---------- Exercise data ----------

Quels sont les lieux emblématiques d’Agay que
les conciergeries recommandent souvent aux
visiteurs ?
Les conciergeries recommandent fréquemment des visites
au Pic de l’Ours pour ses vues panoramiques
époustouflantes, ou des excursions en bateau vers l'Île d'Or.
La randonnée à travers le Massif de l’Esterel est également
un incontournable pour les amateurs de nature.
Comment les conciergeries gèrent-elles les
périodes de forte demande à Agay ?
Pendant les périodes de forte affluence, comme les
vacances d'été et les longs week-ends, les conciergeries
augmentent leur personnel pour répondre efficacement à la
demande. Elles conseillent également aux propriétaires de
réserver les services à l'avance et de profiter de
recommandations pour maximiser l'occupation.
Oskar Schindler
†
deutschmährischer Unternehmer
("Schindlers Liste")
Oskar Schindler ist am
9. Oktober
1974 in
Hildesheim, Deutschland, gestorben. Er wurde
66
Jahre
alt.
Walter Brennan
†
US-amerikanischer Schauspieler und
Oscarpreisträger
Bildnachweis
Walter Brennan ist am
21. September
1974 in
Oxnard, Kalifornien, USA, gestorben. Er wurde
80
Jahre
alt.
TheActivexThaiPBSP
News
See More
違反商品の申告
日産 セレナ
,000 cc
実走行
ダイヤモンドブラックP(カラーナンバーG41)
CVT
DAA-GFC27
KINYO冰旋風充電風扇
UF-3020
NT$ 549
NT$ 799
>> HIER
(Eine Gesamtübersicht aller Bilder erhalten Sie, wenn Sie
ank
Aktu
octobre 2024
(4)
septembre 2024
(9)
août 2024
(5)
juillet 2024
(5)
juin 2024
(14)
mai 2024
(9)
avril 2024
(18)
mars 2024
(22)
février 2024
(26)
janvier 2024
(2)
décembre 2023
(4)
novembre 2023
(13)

----------
---------- Exercise data ----------

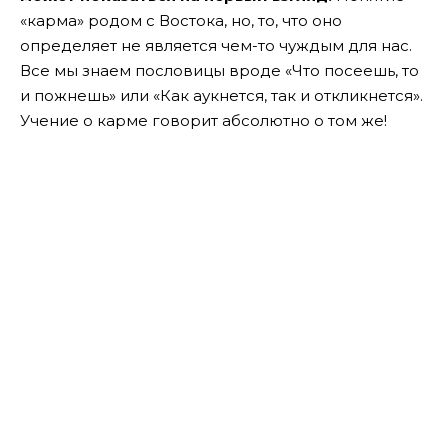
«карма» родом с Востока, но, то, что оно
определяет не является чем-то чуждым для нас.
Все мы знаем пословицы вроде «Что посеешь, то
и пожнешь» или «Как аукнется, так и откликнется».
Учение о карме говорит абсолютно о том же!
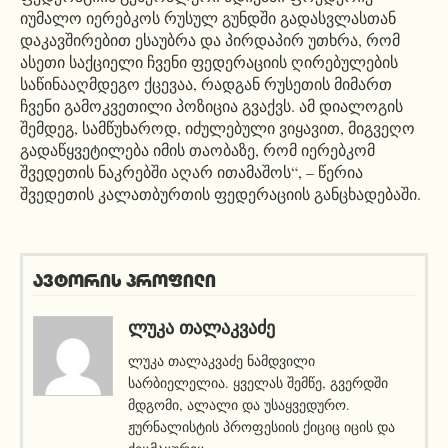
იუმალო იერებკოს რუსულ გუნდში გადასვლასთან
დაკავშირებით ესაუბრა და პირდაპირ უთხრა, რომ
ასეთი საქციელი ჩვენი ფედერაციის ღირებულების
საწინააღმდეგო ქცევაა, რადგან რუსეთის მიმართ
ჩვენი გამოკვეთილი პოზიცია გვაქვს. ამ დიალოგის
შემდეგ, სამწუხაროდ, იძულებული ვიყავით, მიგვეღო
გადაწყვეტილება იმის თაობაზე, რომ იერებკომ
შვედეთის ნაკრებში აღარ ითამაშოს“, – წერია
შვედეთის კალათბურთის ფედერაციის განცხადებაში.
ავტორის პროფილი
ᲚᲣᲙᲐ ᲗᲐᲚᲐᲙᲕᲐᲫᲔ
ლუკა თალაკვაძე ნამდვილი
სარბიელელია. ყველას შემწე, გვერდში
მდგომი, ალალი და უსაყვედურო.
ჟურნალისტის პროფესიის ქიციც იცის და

----------
---------- Exercise data ----------

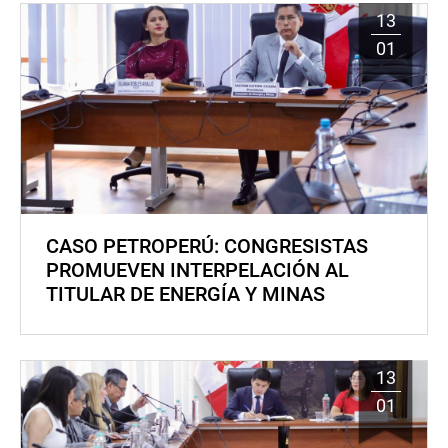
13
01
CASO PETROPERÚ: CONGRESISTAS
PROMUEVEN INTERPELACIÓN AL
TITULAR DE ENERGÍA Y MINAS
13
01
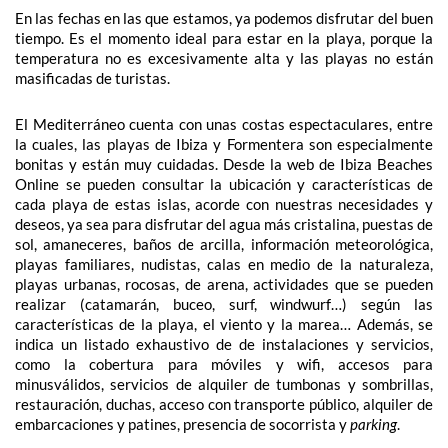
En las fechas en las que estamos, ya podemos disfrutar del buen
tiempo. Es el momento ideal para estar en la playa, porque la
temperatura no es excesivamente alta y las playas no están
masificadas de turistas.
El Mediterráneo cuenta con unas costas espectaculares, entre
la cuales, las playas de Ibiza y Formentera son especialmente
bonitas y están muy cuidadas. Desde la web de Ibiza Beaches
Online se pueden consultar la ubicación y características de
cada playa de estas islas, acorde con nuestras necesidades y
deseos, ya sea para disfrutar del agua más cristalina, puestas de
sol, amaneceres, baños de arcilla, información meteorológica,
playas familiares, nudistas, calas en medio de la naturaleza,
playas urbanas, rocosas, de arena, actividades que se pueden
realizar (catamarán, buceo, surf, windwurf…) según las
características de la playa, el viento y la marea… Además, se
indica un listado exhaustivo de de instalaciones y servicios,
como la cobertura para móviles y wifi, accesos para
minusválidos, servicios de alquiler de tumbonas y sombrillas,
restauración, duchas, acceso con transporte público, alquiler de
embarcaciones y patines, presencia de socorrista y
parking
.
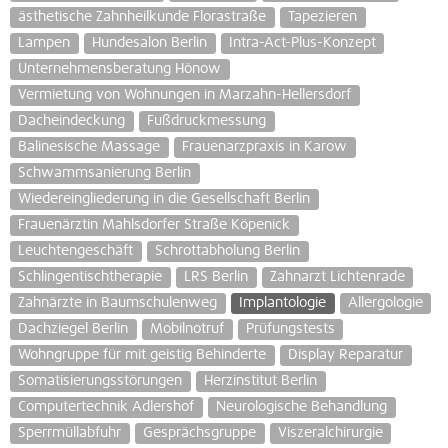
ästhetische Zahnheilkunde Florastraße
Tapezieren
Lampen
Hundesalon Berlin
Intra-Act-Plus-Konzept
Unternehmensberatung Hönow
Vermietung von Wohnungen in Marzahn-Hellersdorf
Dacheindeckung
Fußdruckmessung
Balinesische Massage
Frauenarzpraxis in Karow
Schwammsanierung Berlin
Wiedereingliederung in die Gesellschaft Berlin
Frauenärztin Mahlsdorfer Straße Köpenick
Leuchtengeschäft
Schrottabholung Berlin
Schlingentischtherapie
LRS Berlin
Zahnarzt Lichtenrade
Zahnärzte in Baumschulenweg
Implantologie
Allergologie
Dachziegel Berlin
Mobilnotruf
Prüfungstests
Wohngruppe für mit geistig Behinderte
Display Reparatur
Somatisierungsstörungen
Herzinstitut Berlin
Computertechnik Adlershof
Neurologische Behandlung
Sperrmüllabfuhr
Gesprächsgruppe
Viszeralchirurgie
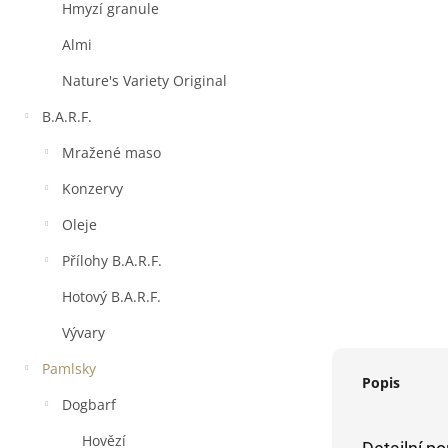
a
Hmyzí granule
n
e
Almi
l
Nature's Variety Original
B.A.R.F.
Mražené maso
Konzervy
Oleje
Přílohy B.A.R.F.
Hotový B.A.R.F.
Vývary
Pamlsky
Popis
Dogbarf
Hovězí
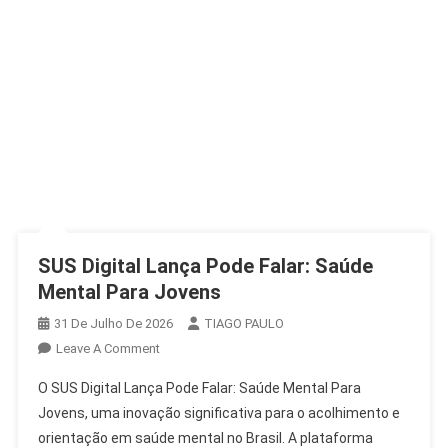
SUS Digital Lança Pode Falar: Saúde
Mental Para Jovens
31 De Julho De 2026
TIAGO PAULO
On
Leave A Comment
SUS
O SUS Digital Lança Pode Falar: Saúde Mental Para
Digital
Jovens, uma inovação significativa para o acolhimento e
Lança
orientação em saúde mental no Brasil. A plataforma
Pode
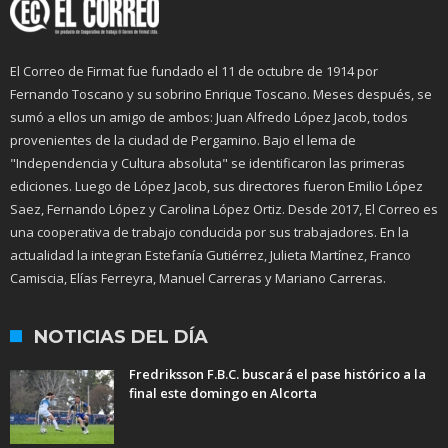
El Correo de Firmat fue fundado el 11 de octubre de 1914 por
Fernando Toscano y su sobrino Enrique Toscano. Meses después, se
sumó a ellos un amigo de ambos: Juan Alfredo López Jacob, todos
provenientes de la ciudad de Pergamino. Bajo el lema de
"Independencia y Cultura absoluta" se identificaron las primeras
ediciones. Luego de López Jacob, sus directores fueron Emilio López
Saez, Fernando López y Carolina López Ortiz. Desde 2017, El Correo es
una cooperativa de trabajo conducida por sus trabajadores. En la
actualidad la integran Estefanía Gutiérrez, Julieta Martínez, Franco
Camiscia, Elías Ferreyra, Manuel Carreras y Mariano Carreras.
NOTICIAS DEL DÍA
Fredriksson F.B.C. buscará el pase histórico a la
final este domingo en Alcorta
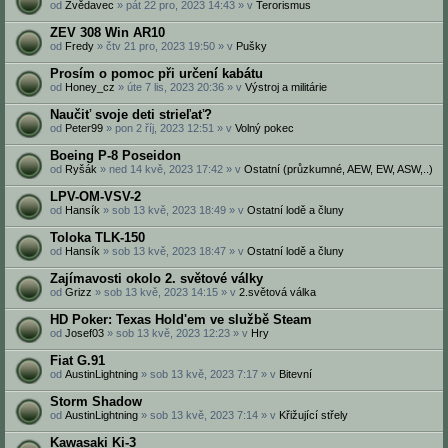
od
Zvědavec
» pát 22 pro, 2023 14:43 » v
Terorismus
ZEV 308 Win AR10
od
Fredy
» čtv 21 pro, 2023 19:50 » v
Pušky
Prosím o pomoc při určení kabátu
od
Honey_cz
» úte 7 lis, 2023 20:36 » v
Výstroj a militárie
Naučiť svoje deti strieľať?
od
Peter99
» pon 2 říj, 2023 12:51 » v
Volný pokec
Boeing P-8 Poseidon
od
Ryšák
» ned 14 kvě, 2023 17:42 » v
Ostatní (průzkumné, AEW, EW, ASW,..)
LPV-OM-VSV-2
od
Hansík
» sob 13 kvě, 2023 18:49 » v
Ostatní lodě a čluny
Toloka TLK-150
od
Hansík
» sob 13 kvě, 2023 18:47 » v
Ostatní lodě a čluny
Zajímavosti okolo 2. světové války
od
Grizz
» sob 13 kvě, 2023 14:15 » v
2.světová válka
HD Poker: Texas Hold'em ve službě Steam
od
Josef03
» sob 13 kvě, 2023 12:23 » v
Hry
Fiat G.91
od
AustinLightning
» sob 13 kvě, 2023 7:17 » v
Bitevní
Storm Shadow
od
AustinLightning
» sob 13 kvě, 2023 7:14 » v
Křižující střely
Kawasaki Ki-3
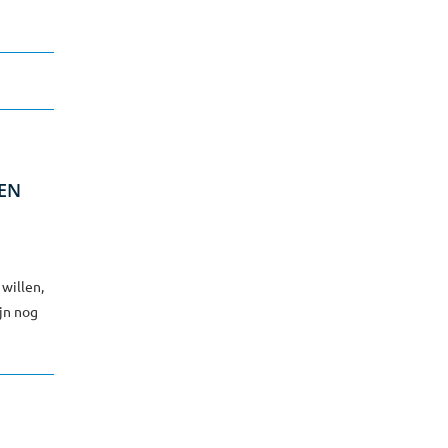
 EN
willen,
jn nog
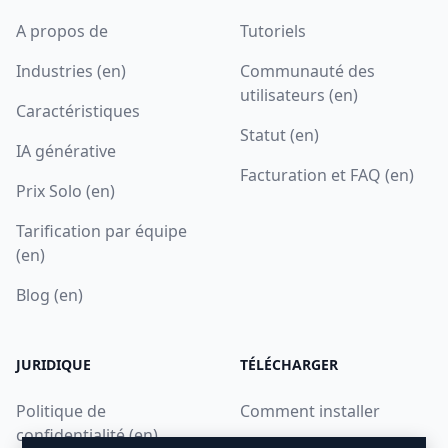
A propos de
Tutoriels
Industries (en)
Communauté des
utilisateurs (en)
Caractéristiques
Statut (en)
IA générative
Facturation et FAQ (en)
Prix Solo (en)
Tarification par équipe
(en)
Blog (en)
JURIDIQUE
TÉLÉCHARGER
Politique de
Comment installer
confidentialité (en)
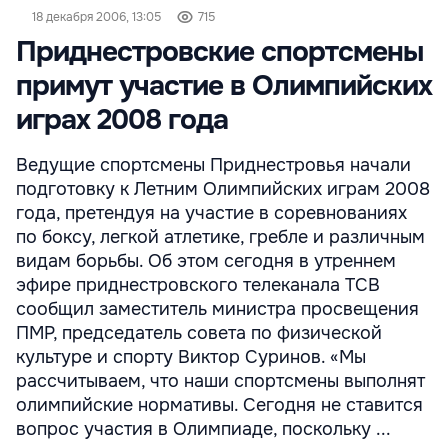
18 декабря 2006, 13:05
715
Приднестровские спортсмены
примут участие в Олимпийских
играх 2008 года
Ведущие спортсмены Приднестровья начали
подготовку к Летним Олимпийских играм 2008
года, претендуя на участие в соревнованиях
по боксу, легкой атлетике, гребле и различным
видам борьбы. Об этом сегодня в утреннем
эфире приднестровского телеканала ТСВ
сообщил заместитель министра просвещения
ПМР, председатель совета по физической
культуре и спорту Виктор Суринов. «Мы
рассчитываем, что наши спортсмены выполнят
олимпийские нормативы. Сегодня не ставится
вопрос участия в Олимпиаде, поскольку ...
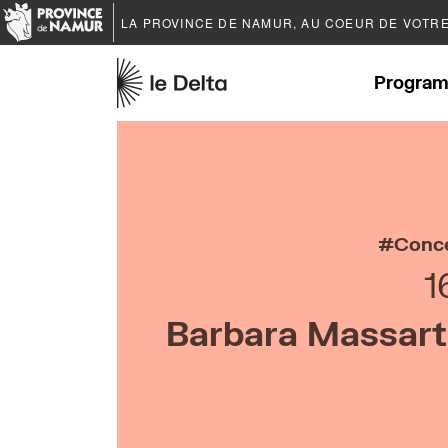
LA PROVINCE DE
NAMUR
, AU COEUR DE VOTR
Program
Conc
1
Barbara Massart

----------

• [Problem details]: Retype the listing text exactly, from the line containing "то, что оно" down through the line containing "Учение о карме говорит абсолютно о том же!", including both of those lines.

• [Answer to this exercise]:
«карма» родом с Востока, но, то, что оно
определяет не является чем-то чуждым для нас.
Все мы знаем пословицы вроде «Что посеешь, то
и пожнешь» или «Как аукнется, так и откликнется».
Учение о карме говорит абсолютно о том же!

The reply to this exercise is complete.